>>>>>

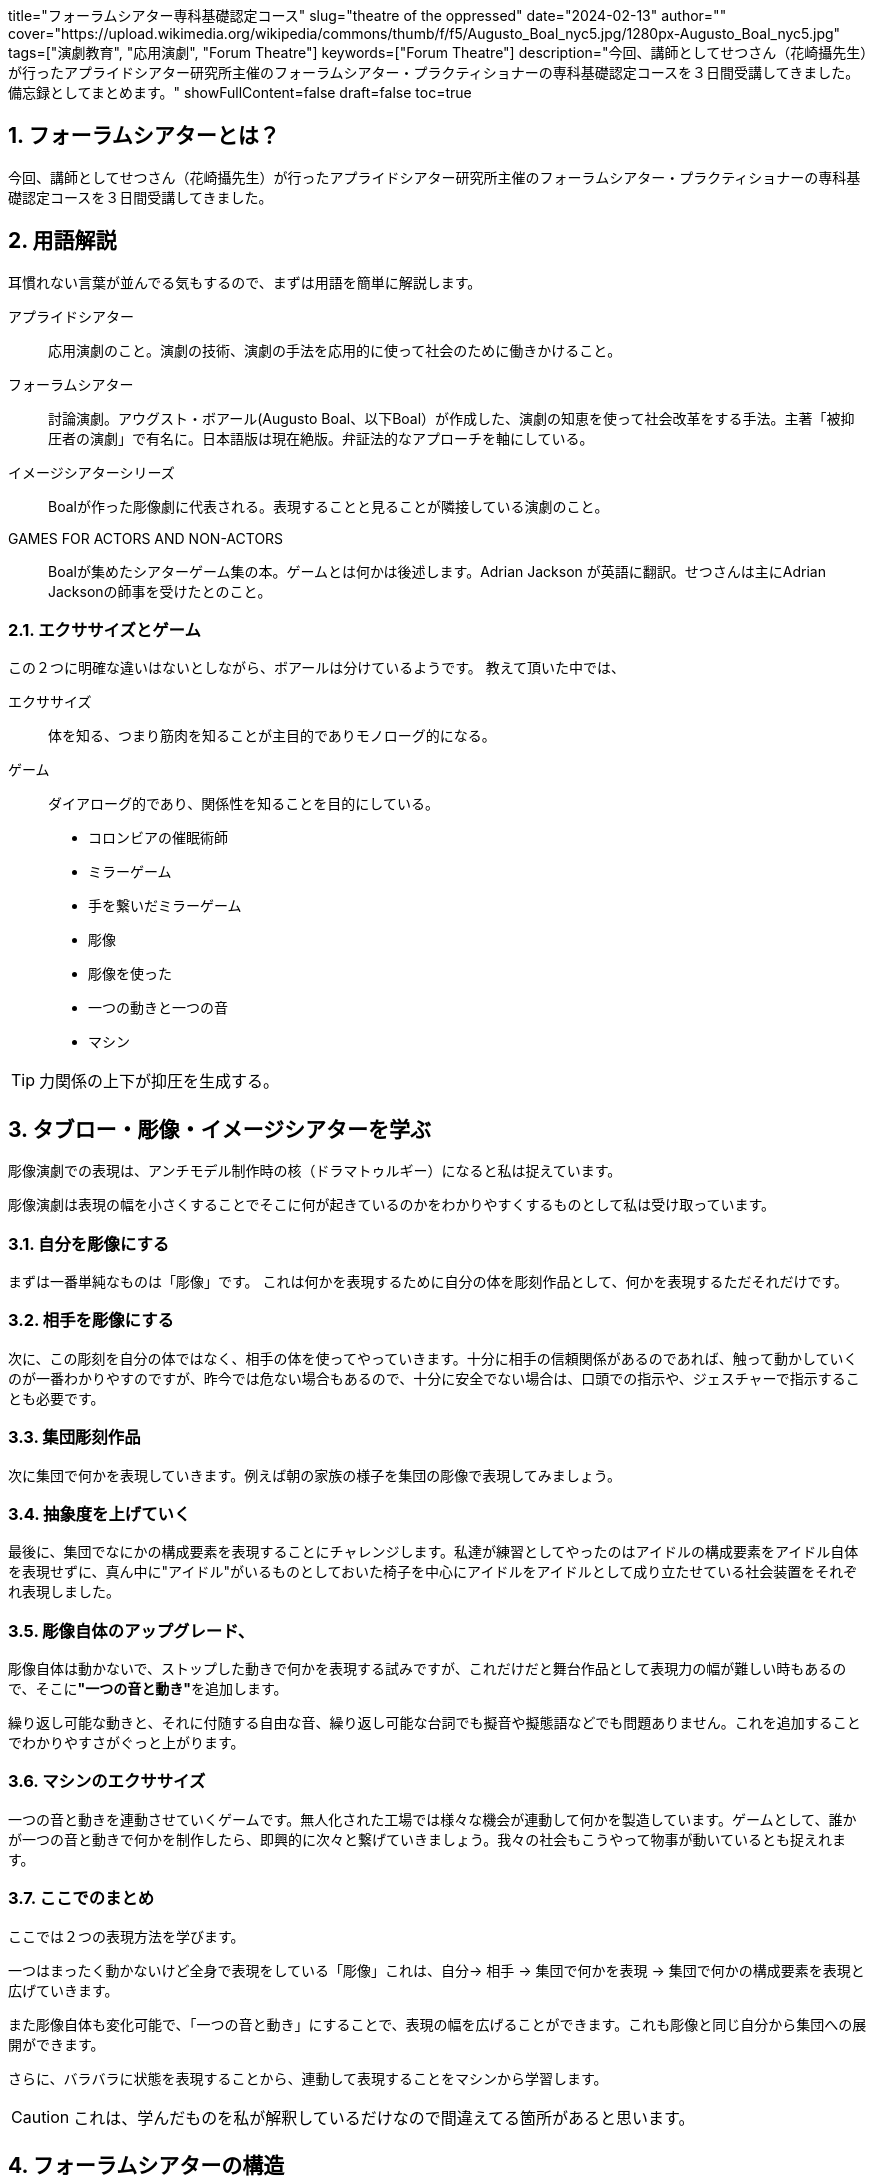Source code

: +++
title="フォーラムシアター専科基礎認定コース"
slug="theatre of the oppressed"
date="2024-02-13"
author=""
cover="https://upload.wikimedia.org/wikipedia/commons/thumb/f/f5/Augusto_Boal_nyc5.jpg/1280px-Augusto_Boal_nyc5.jpg"
tags=["演劇教育", "応用演劇", "Forum Theatre"]
keywords=["Forum Theatre"]
description="今回、講師としてせつさん（花崎攝先生）が行ったアプライドシアター研究所主催のフォーラムシアター・プラクティショナーの専科基礎認定コースを３日間受講してきました。備忘録としてまとめます。"
showFullContent=false
draft=false
toc=true
+++

:sectnums:
:toc:
:toclevels: 1

== フォーラムシアターとは？
今回、講師としてせつさん（花崎攝先生）が行ったアプライドシアター研究所主催のフォーラムシアター・プラクティショナーの専科基礎認定コースを３日間受講してきました。

== 用語解説
耳慣れない言葉が並んでる気もするので、まずは用語を簡単に解説します。

アプライドシアター:: 応用演劇のこと。演劇の技術、演劇の手法を応用的に使って社会のために働きかけること。
フォーラムシアター:: 討論演劇。アウグスト・ボアール(Augusto Boal、以下Boal）が作成した、演劇の知恵を使って社会改革をする手法。主著「被抑圧者の演劇」で有名に。日本語版は現在絶版。弁証法的なアプローチを軸にしている。

イメージシアターシリーズ:: Boalが作った彫像劇に代表される。表現することと見ることが隣接している演劇のこと。

GAMES FOR ACTORS AND NON-ACTORS:: Boalが集めたシアターゲーム集の本。ゲームとは何かは後述します。Adrian Jackson が英語に翻訳。せつさんは主にAdrian Jacksonの師事を受けたとのこと。

=== エクササイズとゲーム

この２つに明確な違いはないとしながら、ボアールは分けているようです。
教えて頂いた中では、

エクササイズ:: 体を知る、つまり筋肉を知ることが主目的でありモノローグ的になる。
ゲーム:: ダイアローグ的であり、関係性を知ることを目的にしている。


* コロンビアの催眠術師
* ミラーゲーム
* 手を繋いだミラーゲーム
* 彫像
* 彫像を使った
* 一つの動きと一つの音 
* マシン

TIP: 力関係の上下が抑圧を生成する。

== タブロー・彫像・イメージシアターを学ぶ


彫像演劇での表現は、アンチモデル制作時の核（ドラマトゥルギー）になると私は捉えています。

彫像演劇は表現の幅を小さくすることでそこに何が起きているのかをわかりやすくするものとして私は受け取っています。

=== 自分を彫像にする
まずは一番単純なものは「彫像」です。
これは何かを表現するために自分の体を彫刻作品として、何かを表現するただそれだけです。

=== 相手を彫像にする
次に、この彫刻を自分の体ではなく、相手の体を使ってやっていきます。十分に相手の信頼関係があるのであれば、触って動かしていくのが一番わかりやすのですが、昨今では危ない場合もあるので、十分に安全でない場合は、口頭での指示や、ジェスチャーで指示することも必要です。

=== 集団彫刻作品
次に集団で何かを表現していきます。例えば朝の家族の様子を集団の彫像で表現してみましょう。

=== 抽象度を上げていく
最後に、集団でなにかの構成要素を表現することにチャレンジします。私達が練習としてやったのはアイドルの構成要素をアイドル自体を表現せずに、真ん中に"アイドル"がいるものとしておいた椅子を中心にアイドルをアイドルとして成り立たせている社会装置をそれぞれ表現しました。

=== 彫像自体のアップグレード、
彫像自体は動かないで、ストップした動きで何かを表現する試みですが、これだけだと舞台作品として表現力の幅が難しい時もあるので、そこに**"一つの音と動き"**を追加します。

繰り返し可能な動きと、それに付随する自由な音、繰り返し可能な台詞でも擬音や擬態語などでも問題ありません。これを追加することでわかりやすさがぐっと上がります。

=== マシンのエクササイズ
一つの音と動きを連動させていくゲームです。無人化された工場では様々な機会が連動して何かを製造しています。ゲームとして、誰かが一つの音と動きで何かを制作したら、即興的に次々と繋げていきましょう。我々の社会もこうやって物事が動いているとも捉えれます。

=== ここでのまとめ
ここでは２つの表現方法を学びます。

一つはまったく動かないけど全身で表現をしている「彫像」これは、自分-> 相手 -> 集団で何かを表現 -> 集団で何かの構成要素を表現と広げていきます。

また彫像自体も変化可能で、「一つの音と動き」にすることで、表現の幅を広げることができます。これも彫像と同じ自分から集団への展開ができます。

さらに、バラバラに状態を表現することから、連動して表現することをマシンから学習します。

CAUTION: これは、学んだものを私が解釈しているだけなので間違えてる箇所があると思います。

== フォーラムシアターの構造
さて肝心のフォーラムシアターですが、以下のような構造になっています。

. エクササイズ(体を知る)
. ゲーム（関係性を知る）
. アンチ・モデルの生成
. フォーラムを開く
. フォーラムを閉じる

実際には、アンチ・モデルの生成までと、実際にフォーラムを開くまでの間には時間があります。その間に役者は稽古をしたりアンチ・モデルのブラッシュアップをします。

ではアンチ・モデルの生成の仕方に入っていきます。

== アンチ・モデルを生成する
アンチモデルの長さは10分ほど、主人公（被抑圧者）にとって良くない結末で終わる演劇。出来なかった物語。

=== アンチ・モデルのドラフトを作る
まず最初は、被抑圧者に「一つの動きと音」の彫像劇で抑圧されたシーンを説明してもらいます。被抑圧者は喋って説明せず、最低限の彫像役に対する一つの音のリクエストの時のみ発話します。

出来上がった、彫像劇を観客席から見てもらって、違和感があれば直してもらっても良いでしょう。

=== 役作り
各配役に肉付けしていきます。ここで大事なのは相手のことを被抑圧者も詳しく知らないこともあって当然です。リアリティに軸足を置くことが基本ですが、わからないところは構造をサポートするために創造していきます。名前、年収、服装、性別、雰囲気などなど詰めていきます。それぞれの役のイデオロギー、心情も決めていきます。

=== ドラフトの上演
出来上がったドラフト版のアンチ・モデルを上演しましょう。
観客役から、意見を色々拾い上げてブラッシュアップの元ネタにします。

=== ブラッシュアップ
ブラッシュアップが目指す方向は、フォーラムシアターつまり討論演劇としてより良くなる。良い回答よりも良い議論が起こるように目指していきます。

主な調整軸は「演劇性」と「反省的思考」。演劇性とは虚構性とも言える、実際の場面では起こらないこと、主人公をより主人公に見えるような舞台配置やモノローグの挿入、スポットライトなどなどのことです。

演劇性が上がることで、生々しさが緩和され、抽象化され、観客が自分ごととして考える余地が生まれてきます。ただし、これをやり過ぎると単なる劇が生まれるだけになり、感動は起きるかもしれませんが、誰も立ち上がって舞台に上がろうとしなくなります。

    「現実と離れすぎるとカタルシスだけになる。」

とはせつさんの言葉です。

逆に反省的思考が強すぎると、リアル過ぎて事件のドキュメンタリーになってしまい。これも観客は中に入ってこようとしません。他人の物語になり同情的になることはあっても、それを変えることに躊躇が生まれるかもしれません。

これらは、テーマ、観客の層などなど考慮して調整していく必要があります。一つの目安として面白い話を聞いたのは、観客がスペクトアクターになってない場合は、椅子の背もたれにしっかり体を預け、鑑賞モードになっているという話を聞きました。

==== 被抑圧者の被抑圧時の状況をより理解するためのゲーム
さらに全ての被抑圧者がトレーニングを受けたからといって、彫像劇で完全に自分の考えていることを表すことが出来るとは限りません。

**Cops in The Head（頭の中の警官）** や **Rainbow of desire（欲望の虹）** などを使って被抑圧者の体験をより理解することも必要であれば行って下さい。

Cops in The Head:: 抑圧状況の自分の中の内的役割を彫像劇でクリアにしていく 
Rainbow of desire:: 同じ彫像劇だが心的、感情的なものをコンステレーション（布置）的にクリアにしていく。

== フォーラムを開く
さぁいよいよフォーラムを開きます。

フォーラムを開く時にはジョーカーと呼ばれる進行役が全体の進行指揮をとります。
全体の進行は以下のようになります。

=== 全体の進行
. ジョーカーが10-15分、「被抑圧者の演劇」の趣旨説明を行う
. ゲームのルールの説明
. いくつかのエクササイズを行う（文化、国、地域、実施時期などによって異なる）
. 彫像演劇。スペクトアクターは彫像の表現するテーマについて意見を出し合う。
. アンチ・モデルの提示。それをスタートにフォーラムに入る。

=== アンチモデル上演時にそれぞれの役割に期待されている行動
ジョーカー::
* マジカルな解決方法に目を光らせる

スペクトアクター::
* 体験を話す
* 参加して代わりに演じる
* 知恵を出す

アンチ・モデルのアクター::
* 弁証法的である、つまりアンチ・モデルを解決しようとする力に対して簡単に抑圧が打ち破れないことを示す。
* 十分に有効であると役として感じた時は、解決に動いても良い

=== アンチ・モデルの進行
まずは、一度アンチ・モデルの上演を最初から最後までスペクトアクターに見てもらいます。二度目の上演、スペクトアクターは好きなタイミングで「ストップ」をかけることが出来ます。基本的にはまず被抑圧者その人に代わって舞台に立つところから始めます。もし綺麗に解決出来たとしてもマジカルな解決であれば、ジョーカーはNOと言っても良いです。もう一度目的を言いますが、良い解決ではなく良い議論が起きることが目的です。

=== いつ終わるのか？
議論は終わることが無いのが普通です。時間と共に終わらせていきましょう。この後どうするかはトレーニングの中では語られていませんでした。ORSCer としては、この終わり方はディープデモクラシープロセスが終わった時と似ているので、各人のケアと共に場が学習したものをELAの手順で回収できればと考えました。

=== これで何が得られるのか？
当然解決方法は得られません。アンチ・モデルの元ネタを提供してくれた被抑圧者も直接的に救済されるわけではありません。フォーラムを通じて参加者の教育が行われます。そういった形の社会変革です。

== フォーラムシアターはどこで使うのか？
どこで使えるのかは、基礎トレーニングを受けた私もわかっていません。使えるといえばどこでも使える気がします。会社全体の教育を勧めたいパワハラ・セクハラ問題などがぱっと思いつくところですが、まだまだ可能性はあると思います。

一応「使えない」ケースも紹介しておきます。フォーラムシアターはあらゆる「抑圧」のケースに使えますが、「暴力」のケースでは使えません。ここでの暴力とは代替手段が無いほど追い詰められた状況です。強盗が家に侵入してきて銃をこちらに向けて指が動くまで後数秒・・・といったケースはそこからどうすることも出来ないためフォーラムシアターには適していません。どうしてもそういったケースを扱いたい場合、その状況が起きる前の時間に巻き戻した時点からアンチ・モデルを生成する必要があります。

<<<<<

**DIRECTIONS FOR THIS TASK:** If a line in the listing has "被抑圧者の演劇" in it, report that line.

**RESPONSE AREA:**
フォーラムシアター:: 討論演劇。アウグスト・ボアール(Augusto Boal、以下Boal）が作成した、演劇の知恵を使って社会改革をする手法。主著「被抑圧者の演劇」で有名に。日本語版は現在絶版。弁証法的なアプローチを軸にしている。
. ジョーカーが10-15分、「被抑圧者の演劇」の趣旨説明を行う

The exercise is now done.